Quoted passage

  5. tacitus says

    Almost every science YouTube video about the JWST is infested by people who worship at the altar of Musk. I’ve seen claims that Musk would have built a dozen JWSTs for the same price, that they should have built a much bigger space telescope and used Starship to launch it, that Musk could attach a telescope to every Starlink satellite to make a massive interferometry array, that Starship should be used to refuel the JWST, that Starship will slash the cost of future space telescopes (it won’t), and so on.

    It all gets very tiresome.

  6. PaulBC says

    tacitus@6 I’m bad at remembering acronyms and when I try to guess I come up with interpretations like “Jesus, Witness Such Things!” which I still think is a good name (for years on Usenet I read BTW as “Be thus warned” — try it, it works.)

    Anyway, the Webb Telescope is exactly why we cannot rely on the “magic of the marketplace” or the “magic of asshole entrepreneurs” to advance basic scientific research. If Elon Fucking Musk could have put up a dozen then why didn’t he? And with his recent track record, he would need to put up dozen since 11 would have failed and burned up on re-entry.

    One thing (and actually I thought of this too late in reply to a comment in defense of SpaceX) is that the space program is a lot more than propulsion systems, even if you get that part right. NASA spent years training astronauts for the moon landing. Do the Mars idiots even have an astronaut program? The Webb Telescope has billions of dollars of hardware to function as a telescope. SpaceX has no expertise or interest in telescopes. Maybe they can lift stuff to orbit, which is great. So they’re a trucking company. I mean, that’s not a bad thing to be, but let’s not conflate that with a space program.

  7. says

    Maybe they can lift stuff to orbit, which is great. So they’re a trucking company.

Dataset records
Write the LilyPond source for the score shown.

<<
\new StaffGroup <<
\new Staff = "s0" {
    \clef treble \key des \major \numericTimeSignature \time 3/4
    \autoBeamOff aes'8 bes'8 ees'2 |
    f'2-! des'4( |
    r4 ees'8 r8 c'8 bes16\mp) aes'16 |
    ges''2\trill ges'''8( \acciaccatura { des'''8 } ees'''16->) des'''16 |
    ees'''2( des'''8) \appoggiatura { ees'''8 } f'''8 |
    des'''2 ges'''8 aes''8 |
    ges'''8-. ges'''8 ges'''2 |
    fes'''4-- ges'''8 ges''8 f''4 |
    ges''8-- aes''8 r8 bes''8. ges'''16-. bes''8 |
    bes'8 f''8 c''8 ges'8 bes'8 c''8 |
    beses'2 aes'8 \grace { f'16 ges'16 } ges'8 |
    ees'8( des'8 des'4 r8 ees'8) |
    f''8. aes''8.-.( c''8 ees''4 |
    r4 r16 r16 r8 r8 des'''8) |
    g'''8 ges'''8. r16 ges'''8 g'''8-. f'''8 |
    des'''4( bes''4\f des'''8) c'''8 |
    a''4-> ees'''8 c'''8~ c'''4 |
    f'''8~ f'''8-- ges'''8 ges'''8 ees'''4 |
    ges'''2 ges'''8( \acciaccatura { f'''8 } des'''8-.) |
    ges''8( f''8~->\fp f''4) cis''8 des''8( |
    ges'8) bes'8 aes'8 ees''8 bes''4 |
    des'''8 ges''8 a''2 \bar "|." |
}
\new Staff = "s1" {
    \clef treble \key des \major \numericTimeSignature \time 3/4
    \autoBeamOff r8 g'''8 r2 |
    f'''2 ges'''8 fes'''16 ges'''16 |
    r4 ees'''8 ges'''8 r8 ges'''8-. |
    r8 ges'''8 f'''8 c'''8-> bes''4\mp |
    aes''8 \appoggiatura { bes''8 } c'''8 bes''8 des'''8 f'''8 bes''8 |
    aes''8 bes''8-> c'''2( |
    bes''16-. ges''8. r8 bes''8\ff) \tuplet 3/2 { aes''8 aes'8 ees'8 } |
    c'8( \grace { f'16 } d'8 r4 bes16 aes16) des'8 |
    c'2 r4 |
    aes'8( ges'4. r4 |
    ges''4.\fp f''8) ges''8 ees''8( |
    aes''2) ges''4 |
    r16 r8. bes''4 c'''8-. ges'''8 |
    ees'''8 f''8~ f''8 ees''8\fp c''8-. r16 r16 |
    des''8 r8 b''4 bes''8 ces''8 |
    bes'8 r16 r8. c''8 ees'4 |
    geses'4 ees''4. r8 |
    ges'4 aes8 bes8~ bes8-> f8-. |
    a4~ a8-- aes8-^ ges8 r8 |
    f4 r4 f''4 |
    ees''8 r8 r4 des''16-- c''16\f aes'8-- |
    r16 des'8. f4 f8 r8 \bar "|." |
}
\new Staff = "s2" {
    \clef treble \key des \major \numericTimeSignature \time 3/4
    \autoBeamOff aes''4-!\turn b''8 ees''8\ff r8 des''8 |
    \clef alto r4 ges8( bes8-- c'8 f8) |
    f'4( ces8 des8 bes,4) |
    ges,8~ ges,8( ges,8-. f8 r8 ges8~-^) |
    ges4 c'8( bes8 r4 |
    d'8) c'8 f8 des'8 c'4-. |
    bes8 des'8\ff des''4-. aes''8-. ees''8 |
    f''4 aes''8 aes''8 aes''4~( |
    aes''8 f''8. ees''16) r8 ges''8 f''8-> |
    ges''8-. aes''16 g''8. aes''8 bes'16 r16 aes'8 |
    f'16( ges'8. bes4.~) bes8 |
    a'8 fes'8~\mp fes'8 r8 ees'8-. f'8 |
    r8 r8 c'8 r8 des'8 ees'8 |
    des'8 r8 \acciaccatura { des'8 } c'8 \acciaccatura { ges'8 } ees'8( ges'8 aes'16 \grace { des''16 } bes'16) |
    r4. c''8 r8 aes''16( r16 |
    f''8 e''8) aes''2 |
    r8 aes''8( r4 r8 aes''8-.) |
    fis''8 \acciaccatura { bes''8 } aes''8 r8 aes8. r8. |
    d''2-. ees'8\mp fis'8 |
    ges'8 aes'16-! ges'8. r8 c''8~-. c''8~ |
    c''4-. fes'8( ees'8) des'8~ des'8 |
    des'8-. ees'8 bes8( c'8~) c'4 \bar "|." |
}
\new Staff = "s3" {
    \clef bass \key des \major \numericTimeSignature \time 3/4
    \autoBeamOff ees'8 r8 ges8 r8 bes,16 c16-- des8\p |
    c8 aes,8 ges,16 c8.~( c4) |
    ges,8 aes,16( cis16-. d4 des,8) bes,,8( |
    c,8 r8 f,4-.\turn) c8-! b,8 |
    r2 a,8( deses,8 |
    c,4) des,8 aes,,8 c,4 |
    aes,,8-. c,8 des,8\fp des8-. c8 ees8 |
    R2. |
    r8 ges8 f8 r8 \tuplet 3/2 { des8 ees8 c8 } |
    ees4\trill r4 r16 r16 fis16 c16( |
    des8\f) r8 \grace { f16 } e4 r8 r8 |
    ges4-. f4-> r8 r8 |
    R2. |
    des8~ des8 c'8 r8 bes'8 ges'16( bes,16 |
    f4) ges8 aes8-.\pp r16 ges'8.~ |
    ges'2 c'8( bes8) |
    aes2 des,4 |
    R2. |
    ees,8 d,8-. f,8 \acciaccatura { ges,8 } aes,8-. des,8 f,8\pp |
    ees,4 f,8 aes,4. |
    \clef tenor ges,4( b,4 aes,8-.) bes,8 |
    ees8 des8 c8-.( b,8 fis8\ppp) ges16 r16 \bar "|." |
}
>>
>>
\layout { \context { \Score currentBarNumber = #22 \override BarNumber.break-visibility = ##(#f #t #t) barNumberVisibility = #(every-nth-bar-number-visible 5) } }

Study questions
(a) In the comment thread about the Webb telescope, how did PaulBC read BTW for years on Usenet?
(b) Which claims about Musk and Starship does tacitus say he has seen under science YouTube videos, according to the comment thread about the Webb telescope? List them all.
(c) Carry on the comment thread about the Webb telescope from the point where it stops.

Results for each task
(a) "Be thus warned."

(b)
- Musk would have built a dozen JWSTs for the same price.
- A much bigger space telescope should have been built and launched with Starship.
- Musk could attach a telescope to every Starlink satellite to make a massive interferometry array.
- Starship should be used to refuel the JWST.
- Starship will slash the cost of future space telescopes.

(c)
    Hay, at least they’re not parking anything on international bridges and making them impassible…

  8. PaulBC says

    gijoel@10 I worked at Google when Google glass was released. I never tried them, but I remember being disappointed when someone described them to me. I think you just got the equivalent of a little browser window in your side view. (Correct me if I’m wrong.) I remember thinking that Google glass of my fantasies would be great for playing pool. I pictured something with a camera that could do image recognition, send the state of the pool table to a server for analysis, and superimpose the precise way to make a difficult bank shot. I mean, that would actually be pretty cool. (However not cool enough to drill a hole in my skull.)

  9. says

    “Mr Musk Mr Musk” that comes off so fucking weird. If they went the weeb route and said “Musk-sensei” I’d probably be less creeped out by it because those people have dehumanized themselves sufficiently in my imagination that my empathy is less bothered by their self-inflicted suffering. “Mr Musk” commenter feels like an Amway victim or a student in the class of a manipulative rapist or something, still pings me.

  10. says

    Last I heard of Google Glass, was when someone wore a pair into a pub, and everyone hounded him out, and maybe took his glasses away. Seemed none of them wanted to be photographed or recorded…

  11. unclefrogy says

    @13
    yes it does seem that not many take the social consequences of their tech development ideas very serious. who would have thought what would happen if you made an app where you could make all your communication open to everyone or anyone in the world instantaneously and all the time how cool would that be

  12. birgerjohansson says

    While the reusable rockets are impressive, the contribution by Mr Musk was the money to the engineers that made the stuff.
    EM has said so much dumb shit over the years it negates most of the goodwill he has earned.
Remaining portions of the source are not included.